● **Aufgabenstellung**:
Prüfe, ob die Aussagen (a), (b) und (c) mit der Rede zum AWO-Jubiläum übereinstimmen, und beantworte jede mit Ja oder Nein samt den entscheidenden Worten der Rede im genauen Wortlaut.
(a) Die Gebietsreform in Nordrhein-Westfalen trat 1975 in Kraft.
(b) Witten behielt nach der Eingliederung in den Ennepe-Ruhr-Kreis seine Kreisfreiheit.
(c) Witten wurde nach Herbede eingemeindet.

● **Ausgewählter Textauszug**:
Rede von Renate Alsuth zum 40-jährigen Jubiläum des AWO-Stadtverbandes Witten
Meine sehr geehrten Damen und Herren,
liebe Freundinnen, liebe Freunde,
die heutige Feier soll an einen neuen Abschnitt in der Geschichte der Wittener Arbeiterwohlfahrt erinnern.
Vor ca. 40 Jahren, im Jahre 1975, trat die Gebietsreform in Nordrhein-Westfalen in Kraft, die Stadt Witten verlor ihre Kreisfreiheit und wurde in den Ennepe-Ruhr-Kreis eingegliedert. Die bis dahin selbständige Stadt Herbede wurde nach Witten eingemeindet.
Diese kommunalpolitischen Ereignisse hatten natürlich auch Einfluss auf die Organisation der Arbeiterwohlfahrt.

● **Bereitgestelltes Material**:
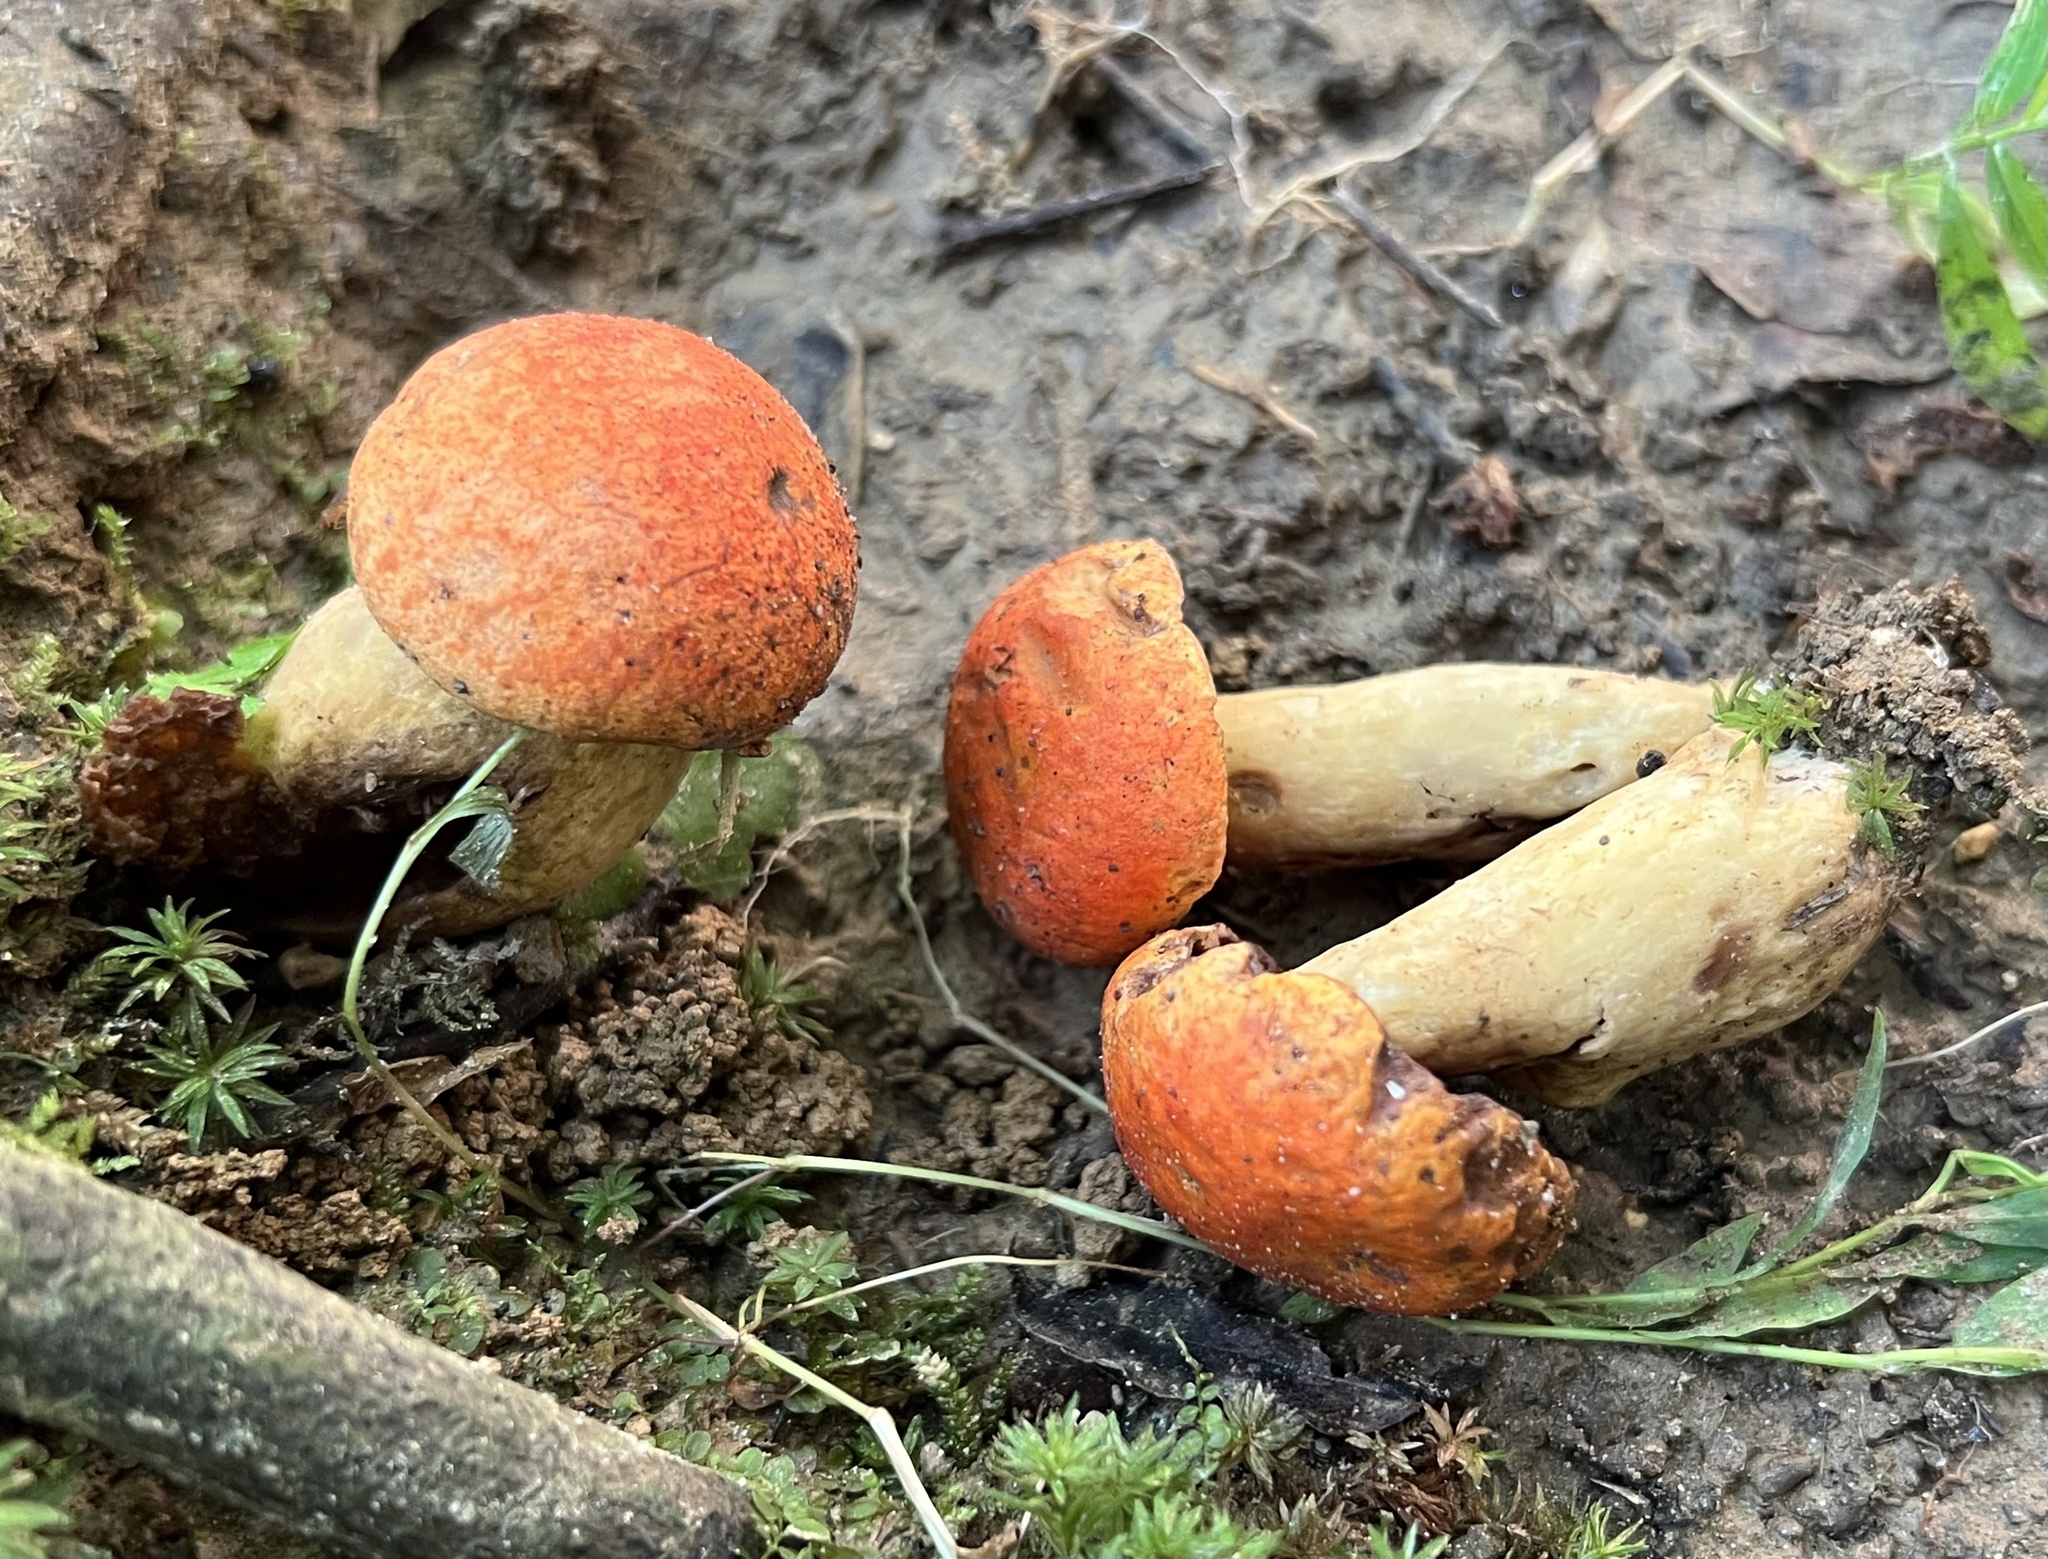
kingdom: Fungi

● **Lösung**:
(a) Ja: „Vor ca. 40 Jahren, im Jahre 1975, trat die Gebietsreform in Nordrhein-Westfalen in Kraft“
(b) Nein: „die Stadt Witten verlor ihre Kreisfreiheit“
(c) Nein: „Die bis dahin selbständige Stadt Herbede wurde nach Witten eingemeindet.“